4. E’ invece fondato il secondo motivo con cui il ricorrente denuncia la violazione e falsa applicazione del D.Lgs. n. 25 del 2008, art. 35-bis, commi 9, 10 e 11, per avere omesso il Tribunale di fissare l’udienza di comparizione delle parti in assenza di videoregistrazione dell’audizione in sede amministrativa, è fondato. Questa Corte ha, infatti, affermato – con orientamento che il Collegio condivide – che, ove non sia disponibile la videoregistrazione con mezzi audiovisivi dell’audizione del richiedente la protezione dinanzi alla Commissione territoriale, il giudice di merito, chiamato a decidere del ricorso avverso la decisione adottata dalla Commissione, è tenuto a fissare l’udienza di comparizione delle parti a pena di nullità del suo provvedimento decisorio, salvo il caso in cui il richiedente abbia dichiarato di non volersi avvalere del supporto contenente la registrazione del colloquio (Cass., 17/4/2019, n. 10786; Cass., ord. 23/5/2019, n. 14148; Cass., 05/07/2018, n. 17717; Cass., 26/10/2018, n. 27182; Cass., 11/12/2018, n. 32029).

4.1. A diversa conclusione non può neppure indurre il fatto che il ricorrente non abbia riproposto le censure di merito, ma si sia limitato a dedurre l’esistenza della violazione processuale in parola. E’, infatti, evidente che, nel caso di specie, la violazione processuale, in quanto incide su di un elemento centrale del procedimento, diretto a consentire al giudice di valutare il colloquio con il richiedente in tutti i suoi risvolti, inclusi quelli non verbali, anche in ragione della natura camerale del giudizio, ha delle palesi ricadute sullo svolgimento del contraddittorio e sull’esercizio del diritto di difesa (ex multis vedi: Cass., 17/4/2019, n. 10786).

4.2. La censura deve, di conseguenza, essere accolta, cassandosi l’impugnato decreto con rinvio al Tribunale di Torino in diversa composizione, che dovrà procedere a nuovo esame del merito della controversia, facendo applicazione del principio di diritto suesposto, e provvedendo, altresì, alla liquidazione delle spese del presente giudizio.

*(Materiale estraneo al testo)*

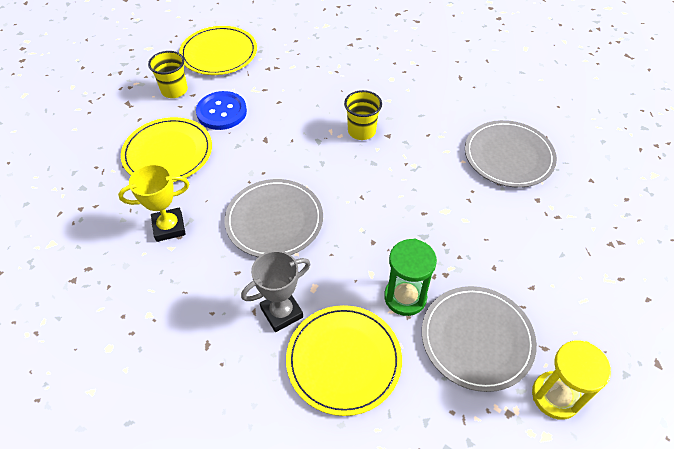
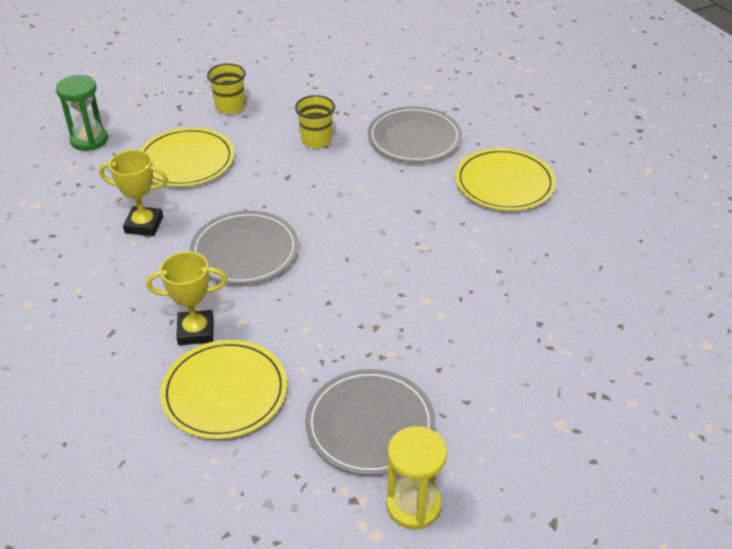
camera: 25 degrees right, 10 degrees down
(219, 53) = (297, 85): yellow plate -> yellow plate (504, 183)
(221, 112) = (262, 139): blue button -> none
(281, 312) = (196, 331): grey trophy -> yellow trophy
(361, 131) = (392, 198): yellow cup -> yellow cup (316, 140)
(405, 297) = (324, 362): green hourglass -> green hourglass (89, 140)
(508, 156) = (539, 271): grey plate -> grey plate (414, 138)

5. Restano, pertanto, assorbiti gli altri motivi di ricorso (il terzo ed il quarto) con cui si è rispettivamente dedotto: a) violazione e falsa applicazione del combinato disposto del D.Lgs. n. 25 del 2008, art. 8, comma 3 e D.Lgs. n. 251 del 2007, art. 14, comma 1, lett. b) e c); b) violazione e falsa applicazione dell’art. 5, comma 6, in relazione all’art. 10 Cost., comma 3.

P.Q.M.

Accoglie il ricorso e cassa il decreto impugnato, rinviando al Tribunale di Torino in diversa composizione, cui demanda di provvedere anche sulle spese del giudizio di legittimità.

Così deciso in Roma, il 19 dicembre 2019.